It finally made sense

“I have been talking and writing about sensory problems for over 20 years, and am still perplexed by many people who do not acknowledge sensory issues and the pain and discomfort they can cause. A person doesn’t have to be on the autism spectrum to be affected by sensory issues.”

–Dr. Temple Grandin, “The Way I See It.”

My grandson was diagnosed with Sensory Processing Disorder (SDP) at age 4. I was so happy to finally understand the cause of his inconsolable crying when I put his socks and shoes on , his resistance to tooth and hair brushing, and a host of other sensory related upsets. It finally made sense.

I was grateful to learn that I could relieve the discomfort he experienced by taking simple steps to start desensitizing him. His first Occupational Therapist (OT) gave me a list of simple exercises that I could do with him at home, and I also started a daily brushing routine that helped tremendously.
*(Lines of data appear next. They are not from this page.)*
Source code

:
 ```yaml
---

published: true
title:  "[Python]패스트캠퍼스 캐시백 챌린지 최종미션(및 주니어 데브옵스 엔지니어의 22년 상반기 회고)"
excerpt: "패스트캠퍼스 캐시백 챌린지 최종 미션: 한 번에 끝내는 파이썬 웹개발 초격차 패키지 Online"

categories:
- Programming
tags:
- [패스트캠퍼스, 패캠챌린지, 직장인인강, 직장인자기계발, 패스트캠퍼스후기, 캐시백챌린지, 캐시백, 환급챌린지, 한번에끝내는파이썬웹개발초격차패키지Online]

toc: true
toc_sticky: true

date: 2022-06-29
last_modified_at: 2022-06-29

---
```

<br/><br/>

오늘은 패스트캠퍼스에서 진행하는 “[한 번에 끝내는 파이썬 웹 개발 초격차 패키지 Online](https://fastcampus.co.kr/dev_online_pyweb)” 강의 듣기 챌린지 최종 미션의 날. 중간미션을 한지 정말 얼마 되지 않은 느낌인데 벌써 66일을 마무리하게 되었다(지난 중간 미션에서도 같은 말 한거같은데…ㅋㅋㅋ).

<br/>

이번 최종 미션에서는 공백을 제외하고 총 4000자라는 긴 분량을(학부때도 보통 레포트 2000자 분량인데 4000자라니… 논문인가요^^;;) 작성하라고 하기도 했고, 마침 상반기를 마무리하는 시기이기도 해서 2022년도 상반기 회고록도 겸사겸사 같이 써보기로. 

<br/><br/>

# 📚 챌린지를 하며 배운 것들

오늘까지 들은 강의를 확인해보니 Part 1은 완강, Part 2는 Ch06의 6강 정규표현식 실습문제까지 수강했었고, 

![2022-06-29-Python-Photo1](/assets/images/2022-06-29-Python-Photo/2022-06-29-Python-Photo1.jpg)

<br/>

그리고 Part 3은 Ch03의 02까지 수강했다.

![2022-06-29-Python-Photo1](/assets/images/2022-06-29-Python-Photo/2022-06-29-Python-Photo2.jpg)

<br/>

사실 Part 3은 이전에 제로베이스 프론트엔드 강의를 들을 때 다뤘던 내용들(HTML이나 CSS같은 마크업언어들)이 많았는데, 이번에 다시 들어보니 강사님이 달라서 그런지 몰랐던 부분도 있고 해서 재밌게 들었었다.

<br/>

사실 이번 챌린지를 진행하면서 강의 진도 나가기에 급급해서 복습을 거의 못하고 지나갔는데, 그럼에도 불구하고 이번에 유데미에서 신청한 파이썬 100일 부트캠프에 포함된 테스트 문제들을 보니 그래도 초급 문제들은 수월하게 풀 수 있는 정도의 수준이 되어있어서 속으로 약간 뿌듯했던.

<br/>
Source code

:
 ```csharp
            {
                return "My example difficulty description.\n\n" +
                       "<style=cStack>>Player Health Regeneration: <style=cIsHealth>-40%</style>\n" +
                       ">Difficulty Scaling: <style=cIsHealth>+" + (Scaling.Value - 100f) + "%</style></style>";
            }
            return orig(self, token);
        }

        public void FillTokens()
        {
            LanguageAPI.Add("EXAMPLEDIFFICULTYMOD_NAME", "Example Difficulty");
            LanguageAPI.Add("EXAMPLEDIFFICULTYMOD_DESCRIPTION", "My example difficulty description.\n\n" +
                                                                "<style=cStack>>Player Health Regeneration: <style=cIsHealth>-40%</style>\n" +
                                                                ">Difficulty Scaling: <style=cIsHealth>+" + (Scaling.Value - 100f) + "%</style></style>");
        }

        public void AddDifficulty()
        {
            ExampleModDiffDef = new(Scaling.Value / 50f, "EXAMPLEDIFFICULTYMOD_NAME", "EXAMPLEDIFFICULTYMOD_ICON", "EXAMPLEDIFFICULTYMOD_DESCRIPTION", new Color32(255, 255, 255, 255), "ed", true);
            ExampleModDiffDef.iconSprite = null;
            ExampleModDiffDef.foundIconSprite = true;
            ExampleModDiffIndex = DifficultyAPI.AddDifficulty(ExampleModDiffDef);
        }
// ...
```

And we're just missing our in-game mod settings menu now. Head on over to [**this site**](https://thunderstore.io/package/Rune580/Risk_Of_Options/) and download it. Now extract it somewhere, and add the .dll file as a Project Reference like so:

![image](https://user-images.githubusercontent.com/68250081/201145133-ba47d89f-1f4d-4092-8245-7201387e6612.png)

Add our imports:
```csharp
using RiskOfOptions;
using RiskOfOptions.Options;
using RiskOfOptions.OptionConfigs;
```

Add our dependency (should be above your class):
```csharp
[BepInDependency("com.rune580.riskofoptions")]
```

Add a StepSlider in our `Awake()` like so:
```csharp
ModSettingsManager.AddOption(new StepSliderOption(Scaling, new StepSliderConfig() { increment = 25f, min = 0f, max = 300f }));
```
I found seamless socks, more comfortable shoes and pants, cut tags out of shirts as soon as I got them home from the store, and adjusted the tooth brushing routine. I also carried a set of noise dampening headphones with me to use when sounds in certain places was too loud and upsetting for him.

By adopting these and other early interventions, my grandson has become more sensory tolerant over the years, but that does not mean he does not have SPD anymore. From time to time he will be bothered by something that didn’t affect him for a great while. His socks, no longer seamless, may start bothering him after becoming scratchy inside after many washings. The feel of something he touched many times may suddenly turn him off, or the sound, texture, or smell of something that hasn’t bothered him may unexpectedly be intolerable.

When this happens, it’s easy to minimize it, or not make the connection between SPD and the ensuing meltdown right away. This is when it is important to remember that SPD is a neurological disorder, and it will never really go away.

While consistent intervention does help children with SPD to become more sensory tolerant, there are times something may suddenly bother them again. Please don’t ignore or minimize this, because a child can actually experience pain, which, if experienced by anyone else at that level, would trigger a reaction, too. Work with your child and teach him how to address any sensory issues appropriately. If verbal, he can learn to use his words to express what he is feeling, and ask for help instead of melting down uncontrollably, which can upset those around him and leave them baffled as to what triggered the sudden breakdown. If non-verbal, try to find another way for your child to express the discomfort, so you can respond accordingly and appropriately. Having visual supports—pictures a non-verbal child can point to—can be very helpful.

Showing your child that you respect his feelings, acknowledging his discomfort, and finding a solution to the problem together will minimize the trauma that often accompanies sensory issues, and will eventually help your child learn to cope with them independently.